Scan the entries that follow for the word "neck", then report every line in which it appears.

Collected data entries:
----------
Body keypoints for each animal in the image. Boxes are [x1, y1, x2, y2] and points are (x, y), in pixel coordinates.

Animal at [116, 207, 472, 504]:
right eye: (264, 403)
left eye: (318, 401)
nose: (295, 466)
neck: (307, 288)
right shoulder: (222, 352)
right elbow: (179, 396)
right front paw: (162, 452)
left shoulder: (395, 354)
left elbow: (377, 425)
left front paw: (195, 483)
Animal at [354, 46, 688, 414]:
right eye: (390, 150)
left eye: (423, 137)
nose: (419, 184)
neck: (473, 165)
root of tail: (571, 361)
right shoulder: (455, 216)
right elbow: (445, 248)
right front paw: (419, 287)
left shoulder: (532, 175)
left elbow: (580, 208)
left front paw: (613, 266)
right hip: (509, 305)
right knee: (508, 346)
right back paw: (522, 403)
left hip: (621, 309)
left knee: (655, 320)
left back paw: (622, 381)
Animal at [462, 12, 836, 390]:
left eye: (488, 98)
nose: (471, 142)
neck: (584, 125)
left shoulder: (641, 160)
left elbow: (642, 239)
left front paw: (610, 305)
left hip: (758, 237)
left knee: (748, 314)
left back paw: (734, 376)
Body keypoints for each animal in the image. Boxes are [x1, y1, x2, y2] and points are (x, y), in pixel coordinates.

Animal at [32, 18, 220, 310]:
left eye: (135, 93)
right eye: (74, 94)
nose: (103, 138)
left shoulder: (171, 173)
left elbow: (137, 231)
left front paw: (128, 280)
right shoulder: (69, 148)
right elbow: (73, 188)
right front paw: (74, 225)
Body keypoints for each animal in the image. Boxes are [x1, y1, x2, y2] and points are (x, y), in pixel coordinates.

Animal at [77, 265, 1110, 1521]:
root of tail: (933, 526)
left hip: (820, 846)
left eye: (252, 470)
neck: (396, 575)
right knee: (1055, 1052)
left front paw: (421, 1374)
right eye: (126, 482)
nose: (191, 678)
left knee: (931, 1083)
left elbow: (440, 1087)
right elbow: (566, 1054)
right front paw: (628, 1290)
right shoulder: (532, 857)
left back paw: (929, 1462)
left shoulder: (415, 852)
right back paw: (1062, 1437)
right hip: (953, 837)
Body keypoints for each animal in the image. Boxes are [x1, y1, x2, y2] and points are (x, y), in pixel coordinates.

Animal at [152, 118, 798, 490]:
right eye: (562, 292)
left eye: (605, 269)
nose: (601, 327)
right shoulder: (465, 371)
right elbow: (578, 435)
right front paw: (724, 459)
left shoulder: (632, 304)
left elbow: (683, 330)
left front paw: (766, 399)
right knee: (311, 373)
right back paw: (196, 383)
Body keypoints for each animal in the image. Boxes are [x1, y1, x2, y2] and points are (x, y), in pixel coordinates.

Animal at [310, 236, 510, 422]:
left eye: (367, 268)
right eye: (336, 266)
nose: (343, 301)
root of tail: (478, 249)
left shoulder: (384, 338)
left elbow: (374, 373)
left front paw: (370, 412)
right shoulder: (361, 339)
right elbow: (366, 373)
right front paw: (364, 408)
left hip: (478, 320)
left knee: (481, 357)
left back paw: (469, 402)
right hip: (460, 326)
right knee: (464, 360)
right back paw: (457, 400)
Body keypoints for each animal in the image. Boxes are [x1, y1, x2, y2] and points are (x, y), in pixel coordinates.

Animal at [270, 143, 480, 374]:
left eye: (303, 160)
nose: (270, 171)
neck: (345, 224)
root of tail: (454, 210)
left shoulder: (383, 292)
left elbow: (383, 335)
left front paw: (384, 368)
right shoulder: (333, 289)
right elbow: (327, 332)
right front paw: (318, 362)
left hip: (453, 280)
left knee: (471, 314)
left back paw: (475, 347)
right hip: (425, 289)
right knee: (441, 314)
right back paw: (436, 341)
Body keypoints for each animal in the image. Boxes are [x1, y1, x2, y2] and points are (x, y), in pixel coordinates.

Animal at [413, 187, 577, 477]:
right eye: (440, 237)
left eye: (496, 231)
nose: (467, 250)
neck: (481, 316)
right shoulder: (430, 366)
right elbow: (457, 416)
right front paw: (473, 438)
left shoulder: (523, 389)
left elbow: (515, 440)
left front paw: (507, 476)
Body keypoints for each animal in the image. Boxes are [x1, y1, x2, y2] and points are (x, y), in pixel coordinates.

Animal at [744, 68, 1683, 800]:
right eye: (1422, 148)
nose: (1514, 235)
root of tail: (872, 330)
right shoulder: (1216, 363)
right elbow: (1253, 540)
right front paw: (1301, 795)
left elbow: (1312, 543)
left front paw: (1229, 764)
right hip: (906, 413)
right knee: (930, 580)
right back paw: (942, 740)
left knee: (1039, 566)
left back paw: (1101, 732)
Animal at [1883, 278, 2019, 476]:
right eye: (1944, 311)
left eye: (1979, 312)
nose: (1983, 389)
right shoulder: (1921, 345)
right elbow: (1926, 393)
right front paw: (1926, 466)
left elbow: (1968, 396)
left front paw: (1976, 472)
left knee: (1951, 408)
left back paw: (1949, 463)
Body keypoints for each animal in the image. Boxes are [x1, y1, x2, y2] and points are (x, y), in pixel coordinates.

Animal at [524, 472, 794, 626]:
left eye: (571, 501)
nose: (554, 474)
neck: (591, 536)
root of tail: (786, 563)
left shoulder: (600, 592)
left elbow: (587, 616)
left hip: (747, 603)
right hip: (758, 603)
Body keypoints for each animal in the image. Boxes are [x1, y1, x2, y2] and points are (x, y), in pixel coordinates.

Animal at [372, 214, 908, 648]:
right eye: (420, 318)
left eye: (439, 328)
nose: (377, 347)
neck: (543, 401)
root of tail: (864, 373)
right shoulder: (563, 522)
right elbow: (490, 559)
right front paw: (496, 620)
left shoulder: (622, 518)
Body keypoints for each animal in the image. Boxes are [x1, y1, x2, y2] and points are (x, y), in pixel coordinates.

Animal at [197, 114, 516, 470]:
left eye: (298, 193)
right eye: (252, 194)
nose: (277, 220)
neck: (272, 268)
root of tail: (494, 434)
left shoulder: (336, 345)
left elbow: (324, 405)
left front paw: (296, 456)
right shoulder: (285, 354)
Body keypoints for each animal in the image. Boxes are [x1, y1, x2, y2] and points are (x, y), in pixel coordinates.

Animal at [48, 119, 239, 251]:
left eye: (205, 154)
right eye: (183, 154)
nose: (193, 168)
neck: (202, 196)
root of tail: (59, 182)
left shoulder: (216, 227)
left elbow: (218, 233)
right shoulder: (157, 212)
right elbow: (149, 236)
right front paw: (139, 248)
----------
Exercise solution:
neck: (307, 288)
neck: (473, 165)
neck: (584, 125)
neck: (396, 575)
neck: (345, 224)
neck: (481, 316)
neck: (591, 536)
neck: (543, 401)
neck: (272, 268)
neck: (202, 196)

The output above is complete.